WHERE DO YOU FIND YOUR MATERIALS?
These days, the materials find me more than I find them. I’ve got so much stuff left here. And people start bringing me things. Or if I’m out — I take a lot of pictures with my iPhone — and quite often I will find things because I’m seeing them in the picture that I’m taking not realizing there’s something I might be interested in.
DO YOU GO BACK AND GET IT?
I got back and get it. Or pick it up right then. I ask, “Can I have that?’ I really do live, so much in the moment. For example, I was very thirsty this morning, so I went out to my car to pick up that bottle of water — and it was frozen. As I brought it in, I just stood it there on the lathe and this little thing started melting and bubbles started coming out of it — just sort of bubbling up — so I could put it on the lathe, turn the lathe on and start turning the dial and have the thing moving back and forth as the bubbles were coming out of it, and this is what it looked like.

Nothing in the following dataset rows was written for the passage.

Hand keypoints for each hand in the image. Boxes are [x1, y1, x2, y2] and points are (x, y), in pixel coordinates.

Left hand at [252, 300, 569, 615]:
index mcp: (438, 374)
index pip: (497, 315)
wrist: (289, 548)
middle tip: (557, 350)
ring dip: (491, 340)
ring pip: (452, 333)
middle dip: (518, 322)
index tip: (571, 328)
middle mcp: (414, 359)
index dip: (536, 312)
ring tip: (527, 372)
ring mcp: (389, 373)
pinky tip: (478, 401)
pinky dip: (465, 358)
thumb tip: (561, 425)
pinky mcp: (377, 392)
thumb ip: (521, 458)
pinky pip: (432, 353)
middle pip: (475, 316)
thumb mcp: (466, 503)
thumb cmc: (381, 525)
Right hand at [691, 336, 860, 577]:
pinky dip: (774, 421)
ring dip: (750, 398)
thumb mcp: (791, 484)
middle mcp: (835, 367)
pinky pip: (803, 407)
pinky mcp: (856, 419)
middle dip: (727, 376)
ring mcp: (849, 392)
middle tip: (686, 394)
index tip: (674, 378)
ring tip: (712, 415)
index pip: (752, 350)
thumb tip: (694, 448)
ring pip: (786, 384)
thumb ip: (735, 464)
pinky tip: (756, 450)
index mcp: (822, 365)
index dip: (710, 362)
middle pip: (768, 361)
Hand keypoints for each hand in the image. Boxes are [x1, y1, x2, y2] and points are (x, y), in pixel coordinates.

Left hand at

There is no way I could have planned that. The things just seem to — they’re there. They’re there all the time. More than anything, it’s just a matter of finding them.

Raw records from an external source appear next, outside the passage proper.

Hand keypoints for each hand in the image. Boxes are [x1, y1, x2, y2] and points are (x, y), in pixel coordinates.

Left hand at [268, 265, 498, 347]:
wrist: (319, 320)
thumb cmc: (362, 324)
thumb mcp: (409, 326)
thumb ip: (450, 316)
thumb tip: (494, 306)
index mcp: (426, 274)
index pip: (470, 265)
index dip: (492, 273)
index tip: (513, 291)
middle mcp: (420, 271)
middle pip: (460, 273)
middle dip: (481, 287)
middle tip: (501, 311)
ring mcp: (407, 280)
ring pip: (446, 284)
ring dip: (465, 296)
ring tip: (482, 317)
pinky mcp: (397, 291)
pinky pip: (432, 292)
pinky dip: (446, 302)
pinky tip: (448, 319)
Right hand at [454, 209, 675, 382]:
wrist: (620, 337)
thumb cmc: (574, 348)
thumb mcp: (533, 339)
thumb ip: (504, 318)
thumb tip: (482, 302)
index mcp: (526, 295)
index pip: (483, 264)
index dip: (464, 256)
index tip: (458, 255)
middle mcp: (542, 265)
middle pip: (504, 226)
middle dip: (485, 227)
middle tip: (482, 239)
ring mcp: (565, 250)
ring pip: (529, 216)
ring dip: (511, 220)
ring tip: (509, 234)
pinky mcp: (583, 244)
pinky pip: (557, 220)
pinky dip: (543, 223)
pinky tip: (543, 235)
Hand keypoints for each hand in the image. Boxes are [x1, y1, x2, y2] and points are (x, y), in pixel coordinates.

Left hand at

Now, here’s this piece, and it’s doing its thing, and this piece is in the background and it’s sitting on top of the lathe and light was coming through it and I started to turn the handle. How do you put together that combination? You can’t plan it. It’s got to happen — you just need to be there.
WHEN YOU MOVE THE WORK IN HERE TO THE BOSTON SCULPTORS GALLERY, WHAT DO YOU THINK IT’LL BE LIKE TO COME BACK HERE WITH IT EMPTY?
I’ll be able to clean it. I’ll be to find stuff that I’ve forgot that I had. I’ve have so much — it’s like an archeological dig in here when I’m looking for things. A good day for me will be the day I can find all my drills or all my screwdrivers because I pick ‘em up, put ‘em down, drop them somewhere else. So maybe — with stuff at Fuller, Boston and New Hampshire — that ought to free up a lot of space so I can find things.
HOW MANY SCREWDRIVERS DO YOU ESTIMATE YOU’VE LOST HERE?
When I need one? Every one of them, including the one I’m looking for. I usually end up going to Home Depot to buy a second or a third of what I need because I can’t find the first or second of that particular item. That’s why I have so many sanders or saws or drill sets — partial drill sets.
(“David. Lang: The Shop: runs from March 12 through April 13 at the Boston Sculptors Gallery, 486 Harrison Avenue, Boston, Mass.; “Songs Into the Air: David Lang” continues through March 31 at the Museum of Art, University of New Hampshire, Paul Creative Arts Center, 30 Academic Way, Durham, New Hampshire; “Machines and Mechanizations: Explorations in Contemporary Kinetic Sculpture” continues through June 1 at the Fuller Craft Museum, 455 Oak Street, Brockton, Mass.)